Reprint all of the data below exactly as shown and skip every image.

[MATERIAL SHOWN — start]

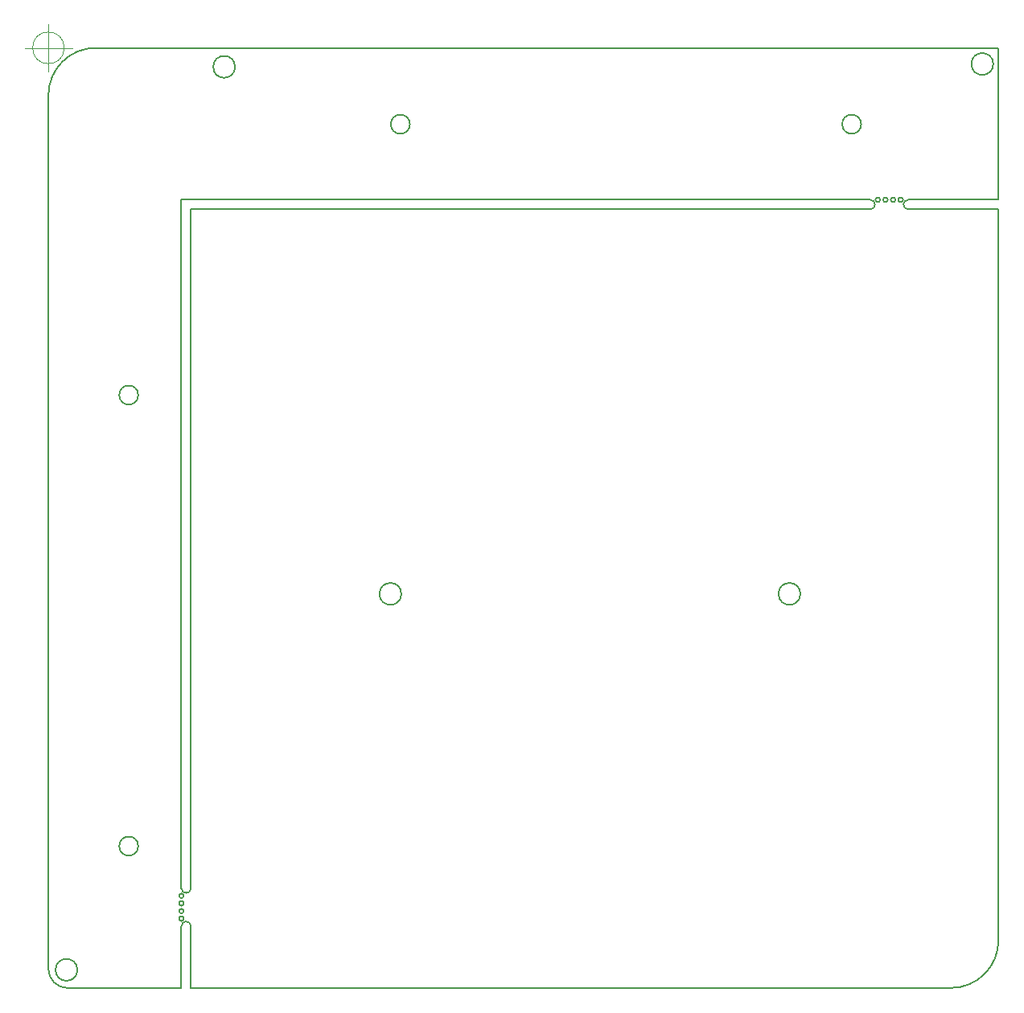
<source format=gm1>
G04 #@! TF.GenerationSoftware,KiCad,Pcbnew,(5.1.0)-1*
G04 #@! TF.CreationDate,2019-03-23T01:01:18+01:00*
G04 #@! TF.ProjectId,Schematic2,53636865-6d61-4746-9963-322e6b696361,rev?*
G04 #@! TF.SameCoordinates,Original*
G04 #@! TF.FileFunction,Profile,NP*
%FSLAX46Y46*%
G04 Gerber Fmt 4.6, Leading zero omitted, Abs format (unit mm)*
G04 Created by KiCad (PCBNEW (5.1.0)-1) date 2019-03-23 01:01:18*
%MOMM*%
%LPD*%
G04 APERTURE LIST*
%ADD10C,0.050000*%
%ADD11C,0.200000*%
G04 APERTURE END LIST*
D10*
X31636666Y-29970000D02*
G75*
G03X31636666Y-29970000I-1666666J0D01*
G01*
X27470000Y-29970000D02*
X32470000Y-29970000D01*
X29970000Y-27470000D02*
X29970000Y-32470000D01*
D11*
X44969999Y-118470000D02*
G75*
G02X43969999Y-118470000I-500000J0D01*
G01*
X120469999Y-45970000D02*
X129970000Y-45970000D01*
X43970000Y-45970000D02*
X43969999Y-118470000D01*
X43969999Y-122470000D02*
G75*
G02X44969999Y-122470000I500000J0D01*
G01*
X116470000Y-45970000D02*
G75*
G02X116470000Y-46970000I0J-500000D01*
G01*
X43969999Y-122470000D02*
X43969999Y-128970000D01*
X44969999Y-122470000D02*
X44969999Y-128970000D01*
X44969999Y-128970000D02*
X124970000Y-128970000D01*
X43970000Y-45970000D02*
X116469999Y-45970000D01*
X44970000Y-46969999D02*
X116469999Y-46970000D01*
X120469999Y-46970000D02*
X129970000Y-46970000D01*
X120469999Y-46970000D02*
G75*
G02X120469999Y-45970000I0J500000D01*
G01*
X44970000Y-46969999D02*
X44969999Y-118470000D01*
X119919999Y-45969999D02*
G75*
G03X119919999Y-45969999I-250000J0D01*
G01*
X119119999Y-45969999D02*
G75*
G03X119119999Y-45969999I-250000J0D01*
G01*
X118319999Y-45969999D02*
G75*
G03X118319999Y-45969999I-250000J0D01*
G01*
X117519999Y-45970000D02*
G75*
G03X117519999Y-45970000I-250000J0D01*
G01*
X44219999Y-119270000D02*
G75*
G03X44219999Y-119270000I-250000J0D01*
G01*
X44219999Y-120070000D02*
G75*
G03X44219999Y-120070000I-250000J0D01*
G01*
X44219999Y-120870000D02*
G75*
G03X44219999Y-120870000I-250000J0D01*
G01*
X44219999Y-121670000D02*
G75*
G03X44219999Y-121670000I-250000J0D01*
G01*
X109119999Y-87469999D02*
G75*
G03X109119999Y-87469999I-1150000J0D01*
G01*
X129970000Y-45970000D02*
X129970000Y-29970000D01*
X129970000Y-29970000D02*
X34970000Y-29970000D01*
X31970000Y-128969999D02*
X43970000Y-128970000D01*
X31970000Y-128969999D02*
G75*
G02X29970000Y-126969999I0J2000000D01*
G01*
X29970000Y-34970000D02*
X29970000Y-126969999D01*
X29970000Y-34970000D02*
G75*
G02X34970000Y-29970000I5000000J0D01*
G01*
X129970000Y-123970000D02*
X129970000Y-46970000D01*
X129970000Y-123970000D02*
G75*
G02X124970000Y-128970000I-5000000J0D01*
G01*
X67119999Y-87469999D02*
G75*
G03X67119999Y-87469999I-1150000J0D01*
G01*
X129420000Y-31669999D02*
G75*
G03X129420000Y-31669999I-1150000J0D01*
G01*
X49619999Y-31970000D02*
G75*
G03X49619999Y-31970000I-1150000J0D01*
G01*
X33020000Y-127069999D02*
G75*
G03X33020000Y-127069999I-1150000J0D01*
G01*
X39429024Y-114028001D02*
G75*
G03X39429024Y-114028001I-1000000J0D01*
G01*
X39429024Y-66528001D02*
G75*
G03X39429024Y-66528001I-1000000J0D01*
G01*
X115518001Y-38010976D02*
G75*
G03X115518001Y-38010976I-1000000J0D01*
G01*
X68018001Y-38010976D02*
G75*
G03X68018001Y-38010976I-1000000J0D01*
G01*
M02*

</source>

[MATERIAL SHOWN — finish]

TASK SOLUTION
<source format=gm1>
G04 #@! TF.GenerationSoftware,KiCad,Pcbnew,(5.1.0)-1*
G04 #@! TF.CreationDate,2019-03-23T01:01:18+01:00*
G04 #@! TF.ProjectId,Schematic2,53636865-6d61-4746-9963-322e6b696361,rev?*
G04 #@! TF.SameCoordinates,Original*
G04 #@! TF.FileFunction,Profile,NP*
%FSLAX46Y46*%
G04 Gerber Fmt 4.6, Leading zero omitted, Abs format (unit mm)*
G04 Created by KiCad (PCBNEW (5.1.0)-1) date 2019-03-23 01:01:18*
%MOMM*%
%LPD*%
G04 APERTURE LIST*
%ADD10C,0.050000*%
%ADD11C,0.200000*%
G04 APERTURE END LIST*
D10*
X31636666Y-29970000D02*
G75*
G03X31636666Y-29970000I-1666666J0D01*
G01*
X27470000Y-29970000D02*
X32470000Y-29970000D01*
X29970000Y-27470000D02*
X29970000Y-32470000D01*
D11*
X44969999Y-118470000D02*
G75*
G02X43969999Y-118470000I-500000J0D01*
G01*
X120469999Y-45970000D02*
X129970000Y-45970000D01*
X43970000Y-45970000D02*
X43969999Y-118470000D01*
X43969999Y-122470000D02*
G75*
G02X44969999Y-122470000I500000J0D01*
G01*
X116470000Y-45970000D02*
G75*
G02X116470000Y-46970000I0J-500000D01*
G01*
X43969999Y-122470000D02*
X43969999Y-128970000D01*
X44969999Y-122470000D02*
X44969999Y-128970000D01*
X44969999Y-128970000D02*
X124970000Y-128970000D01*
X43970000Y-45970000D02*
X116469999Y-45970000D01*
X44970000Y-46969999D02*
X116469999Y-46970000D01*
X120469999Y-46970000D02*
X129970000Y-46970000D01*
X120469999Y-46970000D02*
G75*
G02X120469999Y-45970000I0J500000D01*
G01*
X44970000Y-46969999D02*
X44969999Y-118470000D01*
X119919999Y-45969999D02*
G75*
G03X119919999Y-45969999I-250000J0D01*
G01*
X119119999Y-45969999D02*
G75*
G03X119119999Y-45969999I-250000J0D01*
G01*
X118319999Y-45969999D02*
G75*
G03X118319999Y-45969999I-250000J0D01*
G01*
X117519999Y-45970000D02*
G75*
G03X117519999Y-45970000I-250000J0D01*
G01*
X44219999Y-119270000D02*
G75*
G03X44219999Y-119270000I-250000J0D01*
G01*
X44219999Y-120070000D02*
G75*
G03X44219999Y-120070000I-250000J0D01*
G01*
X44219999Y-120870000D02*
G75*
G03X44219999Y-120870000I-250000J0D01*
G01*
X44219999Y-121670000D02*
G75*
G03X44219999Y-121670000I-250000J0D01*
G01*
X109119999Y-87469999D02*
G75*
G03X109119999Y-87469999I-1150000J0D01*
G01*
X129970000Y-45970000D02*
X129970000Y-29970000D01*
X129970000Y-29970000D02*
X34970000Y-29970000D01*
X31970000Y-128969999D02*
X43970000Y-128970000D01*
X31970000Y-128969999D02*
G75*
G02X29970000Y-126969999I0J2000000D01*
G01*
X29970000Y-34970000D02*
X29970000Y-126969999D01*
X29970000Y-34970000D02*
G75*
G02X34970000Y-29970000I5000000J0D01*
G01*
X129970000Y-123970000D02*
X129970000Y-46970000D01*
X129970000Y-123970000D02*
G75*
G02X124970000Y-128970000I-5000000J0D01*
G01*
X67119999Y-87469999D02*
G75*
G03X67119999Y-87469999I-1150000J0D01*
G01*
X129420000Y-31669999D02*
G75*
G03X129420000Y-31669999I-1150000J0D01*
G01*
X49619999Y-31970000D02*
G75*
G03X49619999Y-31970000I-1150000J0D01*
G01*
X33020000Y-127069999D02*
G75*
G03X33020000Y-127069999I-1150000J0D01*
G01*
X39429024Y-114028001D02*
G75*
G03X39429024Y-114028001I-1000000J0D01*
G01*
X39429024Y-66528001D02*
G75*
G03X39429024Y-66528001I-1000000J0D01*
G01*
X115518001Y-38010976D02*
G75*
G03X115518001Y-38010976I-1000000J0D01*
G01*
X68018001Y-38010976D02*
G75*
G03X68018001Y-38010976I-1000000J0D01*
G01*
M02*

</source>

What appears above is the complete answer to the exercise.